The historical significance of thermal light in quantum optics is without question: Planck argued the quantisation of light from black-body radiation, and Hanbury-Brown and Twiss (HBT) first investigated photon statistics in astronomical sources. Contemporary experiments combining thermal light and photon subtraction techniques have implemented effects such as ghost imaging, quantum illumination, and the "quantum" vampire effect, as well as tests of fundamental physics such as the bosonic commutation relation and Maxwell's demon.
These applications often go hand in hand with photon subtraction operations which probabilistically amplify the mean photon number (MPN) of thermal light as a result of its super-Poissonian photon statistics. In this article, we introduce an operation for thermal states of light based on a generalized photon subtraction scheme. Displaced-photon subtraction (DPS) makes use of coherent state displacement followed by a subsequent anti-displacement in combination with single-photon detection to probe the MPN of a thermal state.
Differently, hypothesis testing, parameter estimation, and imaging are fundamental scientific tasks that can all be improved using quantum techniques. A judicious choice of quantum probe state or measurement observable can significantly improve the information gained in a measurement. These improvements can manifest in a multitude of ways. For example, the noise in an image may be reduced, or the resolution of the image may be improved beyond the classical Rayleigh limit.
Other improvements include ghost imaging, where information is extracted from quantum light that has not directly interacted with the object, and quantum-enhanced non-linear microscopy. Quantum lithography, and quantum sensing exploit entangled or correlated sources to enable precision beyond what is achievable classically. In microscopy, these techniques compete with classical super-resolution methods that use engineered sources that exhibit non-linear responses or exploit selective activation and bleaching of fluorophores.
When source engineering is not an option, which is the case for astronomical observations, quantum techniques can beat the diffraction limit by unlocking all the information about amplitude and phase in the collected light. However, prior to measuring the separation, one needs to ensure that there are two sources and not just one. One straightforward method would be to use direct imaging (DI) to determine whether a secondary source is present. In a diffraction limited system, the image of a point-like object is not a point but has a finite spread characterised by the point-spread function (PSF). If the two sources overlap on the image screen, this blurring presents a severe practical obstacle to direct detection of exoplanets, especially when one source is much dimmer than the other.
Quantum hypothesis testing techniques, on the other hand, can be used when the task is to determine whether a secondary source exists.
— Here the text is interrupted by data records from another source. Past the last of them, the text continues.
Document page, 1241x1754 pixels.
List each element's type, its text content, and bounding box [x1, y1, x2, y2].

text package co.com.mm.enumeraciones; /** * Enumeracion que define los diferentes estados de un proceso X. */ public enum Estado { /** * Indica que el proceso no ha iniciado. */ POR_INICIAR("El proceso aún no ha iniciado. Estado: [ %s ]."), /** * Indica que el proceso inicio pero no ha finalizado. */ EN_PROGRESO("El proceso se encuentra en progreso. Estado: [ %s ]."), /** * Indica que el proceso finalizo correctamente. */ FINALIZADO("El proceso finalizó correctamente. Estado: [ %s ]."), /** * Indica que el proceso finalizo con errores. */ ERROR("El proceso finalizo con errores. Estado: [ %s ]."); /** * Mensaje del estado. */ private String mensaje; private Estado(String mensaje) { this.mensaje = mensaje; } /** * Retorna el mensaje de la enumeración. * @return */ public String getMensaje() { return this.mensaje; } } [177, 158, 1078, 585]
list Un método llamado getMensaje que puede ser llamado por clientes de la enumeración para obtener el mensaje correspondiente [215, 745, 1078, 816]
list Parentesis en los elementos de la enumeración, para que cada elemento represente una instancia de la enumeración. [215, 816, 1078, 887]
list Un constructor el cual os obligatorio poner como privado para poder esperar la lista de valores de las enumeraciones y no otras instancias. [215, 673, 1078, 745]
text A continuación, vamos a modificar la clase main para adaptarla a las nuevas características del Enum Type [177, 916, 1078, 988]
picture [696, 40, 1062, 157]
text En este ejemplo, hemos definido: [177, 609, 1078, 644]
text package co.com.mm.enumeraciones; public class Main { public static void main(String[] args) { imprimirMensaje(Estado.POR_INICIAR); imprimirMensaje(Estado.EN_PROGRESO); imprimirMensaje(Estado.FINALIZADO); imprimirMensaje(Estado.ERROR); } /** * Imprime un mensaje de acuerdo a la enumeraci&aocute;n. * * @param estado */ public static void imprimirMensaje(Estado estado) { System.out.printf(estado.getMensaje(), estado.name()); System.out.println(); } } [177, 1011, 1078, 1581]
The goal is to minimise the probability of a false negative (missing the second source). If we are happy to accept a certain probability of false positives (type-I error), then the probability of a false negative (type-II error) is given by the quantum Stein Lemma. This asymmetric error setting is particularly applicable to rare events such as exoplanet identification, or events with important ramifications such as dimer detection in microscopy.